**Assignment**
Please return every line in the following data that includes the string "больше".

Extracted page text data
┏━━

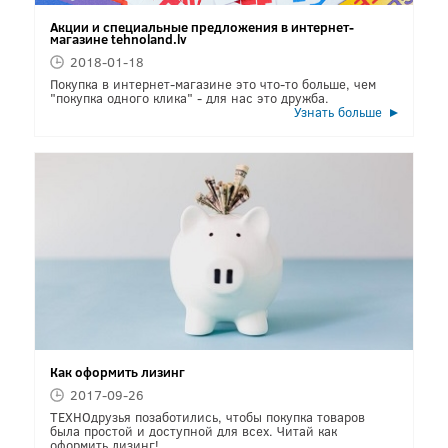
Акции и специальные предложения в интернет-
магазине tehnoland.lv
2018-01-18
Покупка в интернет-магазине это что-то больше, чем
"покупка одного клика" - для нас это дружба.
Узнать больше
Как оформить лизинг
2017-09-26
ТЕХНОдрузья позаботились, чтобы покупка товаров
была простой и доступной для всех. Читай как
оформить лизинг!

┗━━

**Answer for the task**
Покупка в интернет-магазине это что-то больше, чем
Узнать больше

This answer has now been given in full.